Gegen 23 Uhr kehrt uns dann die Besatzung des Restaurants hinaus und wir verabschieden uns noch einmal mit vielen Umarmungen vor dem Hotel, denn ab morgen gehen wir wieder getrennte Wege. Ein Teil der Gruppe fliegt nach Hause, ein paar Leute bleiben noch in Beijing und andere fahren mit der Transsibirischen Eisenbahn zurück.

 

 

 

Freitag, 8. August 2008, zweiter Tag in Beijing: „Brot und Spiele“

Mittwoch, den 13. August 2008

Heute ist für die Chinesen der Tag der Tage. Die Ziffer „8“ ist an sich schon glücksverheißend und im heutigen Datum ist sie dann gleich drei Mal zu finden. Und aus genau diesem Grunde wird heute die Olympiade eröffnet und es ist natürlich nicht schwer zu erraten, zu welcher Uhrzeit das olympische Feuer hier entzündet werden wird.

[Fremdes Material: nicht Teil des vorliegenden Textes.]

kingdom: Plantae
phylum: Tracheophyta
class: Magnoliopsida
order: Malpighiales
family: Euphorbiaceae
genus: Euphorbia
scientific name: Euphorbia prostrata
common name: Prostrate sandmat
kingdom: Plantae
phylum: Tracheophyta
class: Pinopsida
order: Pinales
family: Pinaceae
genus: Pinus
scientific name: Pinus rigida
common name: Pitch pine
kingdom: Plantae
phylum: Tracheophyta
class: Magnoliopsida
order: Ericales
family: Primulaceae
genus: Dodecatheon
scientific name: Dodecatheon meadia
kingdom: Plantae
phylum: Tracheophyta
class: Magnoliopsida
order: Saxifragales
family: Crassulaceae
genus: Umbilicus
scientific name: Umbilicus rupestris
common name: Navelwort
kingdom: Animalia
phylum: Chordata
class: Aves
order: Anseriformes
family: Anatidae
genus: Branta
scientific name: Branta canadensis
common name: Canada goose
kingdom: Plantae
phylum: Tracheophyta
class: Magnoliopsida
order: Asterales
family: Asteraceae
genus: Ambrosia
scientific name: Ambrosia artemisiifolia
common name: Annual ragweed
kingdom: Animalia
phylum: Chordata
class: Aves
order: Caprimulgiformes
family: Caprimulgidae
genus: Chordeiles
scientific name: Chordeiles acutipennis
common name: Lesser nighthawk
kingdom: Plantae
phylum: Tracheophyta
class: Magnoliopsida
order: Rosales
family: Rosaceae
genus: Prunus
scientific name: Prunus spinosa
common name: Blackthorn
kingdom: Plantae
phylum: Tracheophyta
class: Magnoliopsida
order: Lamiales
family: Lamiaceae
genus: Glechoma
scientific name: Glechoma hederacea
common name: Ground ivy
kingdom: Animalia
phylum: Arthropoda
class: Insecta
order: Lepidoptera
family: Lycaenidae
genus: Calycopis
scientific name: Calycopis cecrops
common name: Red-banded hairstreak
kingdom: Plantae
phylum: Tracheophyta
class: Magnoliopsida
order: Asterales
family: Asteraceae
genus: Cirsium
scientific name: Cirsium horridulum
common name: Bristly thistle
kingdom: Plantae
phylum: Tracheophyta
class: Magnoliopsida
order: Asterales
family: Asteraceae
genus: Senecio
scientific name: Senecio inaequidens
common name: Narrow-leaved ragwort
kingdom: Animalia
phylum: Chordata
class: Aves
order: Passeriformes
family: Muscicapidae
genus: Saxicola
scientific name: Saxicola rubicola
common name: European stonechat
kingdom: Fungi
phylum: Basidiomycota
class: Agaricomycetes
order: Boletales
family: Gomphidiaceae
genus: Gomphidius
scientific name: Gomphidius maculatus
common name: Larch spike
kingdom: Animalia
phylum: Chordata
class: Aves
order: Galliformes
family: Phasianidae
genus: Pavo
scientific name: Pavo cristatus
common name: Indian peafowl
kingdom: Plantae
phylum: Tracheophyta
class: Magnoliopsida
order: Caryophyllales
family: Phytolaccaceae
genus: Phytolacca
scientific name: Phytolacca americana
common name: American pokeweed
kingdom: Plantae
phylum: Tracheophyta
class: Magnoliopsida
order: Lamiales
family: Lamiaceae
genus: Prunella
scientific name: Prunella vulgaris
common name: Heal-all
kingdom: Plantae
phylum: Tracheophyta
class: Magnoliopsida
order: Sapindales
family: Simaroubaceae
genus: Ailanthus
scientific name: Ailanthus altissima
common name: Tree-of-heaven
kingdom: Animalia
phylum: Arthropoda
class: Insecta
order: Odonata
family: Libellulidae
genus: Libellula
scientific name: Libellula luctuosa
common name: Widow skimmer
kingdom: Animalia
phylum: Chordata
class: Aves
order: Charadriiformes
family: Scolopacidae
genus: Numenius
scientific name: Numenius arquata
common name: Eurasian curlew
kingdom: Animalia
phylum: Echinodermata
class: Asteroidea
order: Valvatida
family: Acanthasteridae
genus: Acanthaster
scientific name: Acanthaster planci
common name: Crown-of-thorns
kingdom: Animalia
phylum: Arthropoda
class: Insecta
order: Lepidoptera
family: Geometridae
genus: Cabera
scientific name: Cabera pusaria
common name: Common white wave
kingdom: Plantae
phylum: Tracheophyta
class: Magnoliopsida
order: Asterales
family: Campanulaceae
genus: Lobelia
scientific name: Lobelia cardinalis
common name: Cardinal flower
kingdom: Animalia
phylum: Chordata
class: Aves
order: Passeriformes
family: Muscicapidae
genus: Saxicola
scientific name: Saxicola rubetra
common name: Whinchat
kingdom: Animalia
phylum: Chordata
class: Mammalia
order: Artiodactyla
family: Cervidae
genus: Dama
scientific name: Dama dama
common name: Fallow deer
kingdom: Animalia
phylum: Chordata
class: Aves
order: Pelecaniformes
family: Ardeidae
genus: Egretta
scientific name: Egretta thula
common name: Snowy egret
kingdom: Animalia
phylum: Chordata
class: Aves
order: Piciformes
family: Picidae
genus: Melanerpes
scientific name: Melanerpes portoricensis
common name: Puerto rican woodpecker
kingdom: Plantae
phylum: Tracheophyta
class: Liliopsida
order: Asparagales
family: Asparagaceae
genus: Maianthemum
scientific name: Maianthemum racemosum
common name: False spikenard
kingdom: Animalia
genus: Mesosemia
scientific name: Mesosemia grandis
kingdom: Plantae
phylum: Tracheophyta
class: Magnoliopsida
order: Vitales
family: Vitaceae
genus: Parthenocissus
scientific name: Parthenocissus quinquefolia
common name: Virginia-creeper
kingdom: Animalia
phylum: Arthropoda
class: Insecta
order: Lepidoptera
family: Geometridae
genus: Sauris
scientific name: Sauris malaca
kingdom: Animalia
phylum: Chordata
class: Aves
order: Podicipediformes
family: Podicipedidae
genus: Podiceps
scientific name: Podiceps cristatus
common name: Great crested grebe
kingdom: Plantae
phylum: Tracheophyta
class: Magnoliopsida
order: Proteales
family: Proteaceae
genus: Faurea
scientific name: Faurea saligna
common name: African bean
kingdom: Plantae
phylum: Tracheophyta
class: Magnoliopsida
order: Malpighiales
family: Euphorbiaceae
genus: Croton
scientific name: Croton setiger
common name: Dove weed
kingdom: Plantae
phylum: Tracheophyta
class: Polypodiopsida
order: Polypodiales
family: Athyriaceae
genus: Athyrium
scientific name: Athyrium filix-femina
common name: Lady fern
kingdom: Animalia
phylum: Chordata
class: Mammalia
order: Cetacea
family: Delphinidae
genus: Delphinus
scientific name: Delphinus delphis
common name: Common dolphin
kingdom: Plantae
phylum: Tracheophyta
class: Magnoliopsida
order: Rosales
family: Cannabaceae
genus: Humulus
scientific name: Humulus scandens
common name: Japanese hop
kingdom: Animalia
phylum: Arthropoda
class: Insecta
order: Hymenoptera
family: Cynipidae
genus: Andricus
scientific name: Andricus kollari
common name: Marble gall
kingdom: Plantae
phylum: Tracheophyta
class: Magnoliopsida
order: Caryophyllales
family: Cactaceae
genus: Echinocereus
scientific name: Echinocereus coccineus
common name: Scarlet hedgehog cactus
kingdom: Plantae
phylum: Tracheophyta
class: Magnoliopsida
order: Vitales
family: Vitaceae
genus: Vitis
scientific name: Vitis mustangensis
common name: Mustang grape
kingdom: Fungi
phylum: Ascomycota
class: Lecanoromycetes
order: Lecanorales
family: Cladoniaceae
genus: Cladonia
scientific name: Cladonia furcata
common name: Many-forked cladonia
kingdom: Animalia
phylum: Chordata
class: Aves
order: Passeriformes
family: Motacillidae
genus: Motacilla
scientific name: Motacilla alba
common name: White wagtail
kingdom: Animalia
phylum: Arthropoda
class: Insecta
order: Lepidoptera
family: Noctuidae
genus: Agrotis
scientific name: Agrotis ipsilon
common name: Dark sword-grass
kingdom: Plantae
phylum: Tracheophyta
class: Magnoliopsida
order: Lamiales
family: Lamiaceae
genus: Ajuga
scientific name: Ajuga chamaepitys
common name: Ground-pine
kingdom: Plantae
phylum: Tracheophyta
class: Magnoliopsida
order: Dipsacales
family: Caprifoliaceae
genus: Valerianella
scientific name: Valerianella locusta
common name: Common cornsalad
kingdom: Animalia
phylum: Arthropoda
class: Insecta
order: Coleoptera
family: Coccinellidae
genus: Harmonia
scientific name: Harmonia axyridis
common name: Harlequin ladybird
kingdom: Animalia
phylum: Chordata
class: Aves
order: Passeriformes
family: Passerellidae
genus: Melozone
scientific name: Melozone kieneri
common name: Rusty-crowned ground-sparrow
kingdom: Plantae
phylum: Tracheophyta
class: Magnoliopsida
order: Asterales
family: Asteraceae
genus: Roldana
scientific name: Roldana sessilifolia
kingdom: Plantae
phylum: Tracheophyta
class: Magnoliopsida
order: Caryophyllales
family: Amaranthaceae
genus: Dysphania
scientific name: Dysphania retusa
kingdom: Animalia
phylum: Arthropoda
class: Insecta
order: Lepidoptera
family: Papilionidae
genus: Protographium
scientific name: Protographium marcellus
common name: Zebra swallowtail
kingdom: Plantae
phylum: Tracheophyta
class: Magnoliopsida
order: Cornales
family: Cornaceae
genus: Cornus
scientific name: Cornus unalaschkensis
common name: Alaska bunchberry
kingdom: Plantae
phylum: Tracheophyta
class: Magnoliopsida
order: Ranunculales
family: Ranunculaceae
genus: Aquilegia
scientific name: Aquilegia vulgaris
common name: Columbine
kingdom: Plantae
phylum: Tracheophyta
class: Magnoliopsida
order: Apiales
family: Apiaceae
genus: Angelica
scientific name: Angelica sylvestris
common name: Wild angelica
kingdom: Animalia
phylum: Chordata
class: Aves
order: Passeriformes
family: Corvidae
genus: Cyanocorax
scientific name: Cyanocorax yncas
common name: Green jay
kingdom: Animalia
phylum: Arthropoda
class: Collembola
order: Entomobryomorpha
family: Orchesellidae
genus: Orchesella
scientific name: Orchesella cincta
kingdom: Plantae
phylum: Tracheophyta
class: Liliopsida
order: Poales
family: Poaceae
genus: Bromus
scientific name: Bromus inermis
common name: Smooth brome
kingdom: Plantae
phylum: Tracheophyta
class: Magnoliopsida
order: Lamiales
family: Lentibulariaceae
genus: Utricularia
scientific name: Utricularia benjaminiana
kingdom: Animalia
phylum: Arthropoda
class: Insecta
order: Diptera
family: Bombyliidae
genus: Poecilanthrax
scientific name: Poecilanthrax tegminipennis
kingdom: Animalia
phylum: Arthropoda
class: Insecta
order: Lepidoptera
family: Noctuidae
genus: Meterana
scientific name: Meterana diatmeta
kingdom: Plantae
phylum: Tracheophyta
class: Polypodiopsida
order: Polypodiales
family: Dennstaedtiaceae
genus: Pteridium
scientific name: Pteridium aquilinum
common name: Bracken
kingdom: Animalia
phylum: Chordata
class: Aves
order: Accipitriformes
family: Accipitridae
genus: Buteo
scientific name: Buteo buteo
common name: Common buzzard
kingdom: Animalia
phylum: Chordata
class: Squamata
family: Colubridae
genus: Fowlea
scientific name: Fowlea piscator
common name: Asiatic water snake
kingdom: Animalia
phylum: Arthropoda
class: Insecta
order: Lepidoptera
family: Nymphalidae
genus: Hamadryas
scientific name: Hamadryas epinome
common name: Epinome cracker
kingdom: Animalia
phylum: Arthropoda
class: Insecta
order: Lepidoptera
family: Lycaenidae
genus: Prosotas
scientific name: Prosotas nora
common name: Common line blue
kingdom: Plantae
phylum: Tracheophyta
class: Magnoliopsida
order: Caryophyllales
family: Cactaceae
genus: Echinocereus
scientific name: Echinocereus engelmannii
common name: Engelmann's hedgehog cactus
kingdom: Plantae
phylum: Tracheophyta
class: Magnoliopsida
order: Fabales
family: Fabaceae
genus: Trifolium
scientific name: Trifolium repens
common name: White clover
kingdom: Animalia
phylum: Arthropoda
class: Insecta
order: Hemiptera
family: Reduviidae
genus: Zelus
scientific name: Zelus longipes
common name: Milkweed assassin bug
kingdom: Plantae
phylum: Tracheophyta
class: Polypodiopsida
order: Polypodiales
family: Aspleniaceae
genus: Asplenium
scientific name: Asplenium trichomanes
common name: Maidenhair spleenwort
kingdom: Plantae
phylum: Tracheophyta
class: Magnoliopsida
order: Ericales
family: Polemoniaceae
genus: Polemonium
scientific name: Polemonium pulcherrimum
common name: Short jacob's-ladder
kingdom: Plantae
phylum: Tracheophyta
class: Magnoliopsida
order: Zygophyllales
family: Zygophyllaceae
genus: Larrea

Ich habe mir inzwischen auch schon ein wenig diesen 8er Tick zugelegt und übernachte gern in Zimmern mit einer 8 und weniger gern mit einer 4, denn das klingt ein wenig wie „sterben“ auf chinesisch und aus diesem Grunde fehlt in manchen Hotels sogar die vierte Etage und der achte Stock ist dann dagegen mit teureren Zimmern bestückt.

Vorher ist jedoch noch jede Menge Zeit und wir beschließen einen langen Bummel durch die Einkaufstraßen der Stadt zu machen und da bietet sich immer die Wangfujin Straße an. Hier gab es vor 15 Jahren den ersten McDonalds in Beijing und im ganzen Lande und die Eröffnung der Filiale mit kilometerlanger Schlange war ein Zeichen für die Umbruchstimmung die das Land Anfang der 90er Jahre erfasst hatte. Der erste McDonalds musste heute schon wieder einem modernen Shoppingcenter weichen und hat eine größere Filiale dahinter eröffnet. Inzwischen scheint mir Beijing die heimliche Hauptstadt des amerikanischen Boulettenimperiums, denn in Beijing gibt es mehr als 200 Filialen.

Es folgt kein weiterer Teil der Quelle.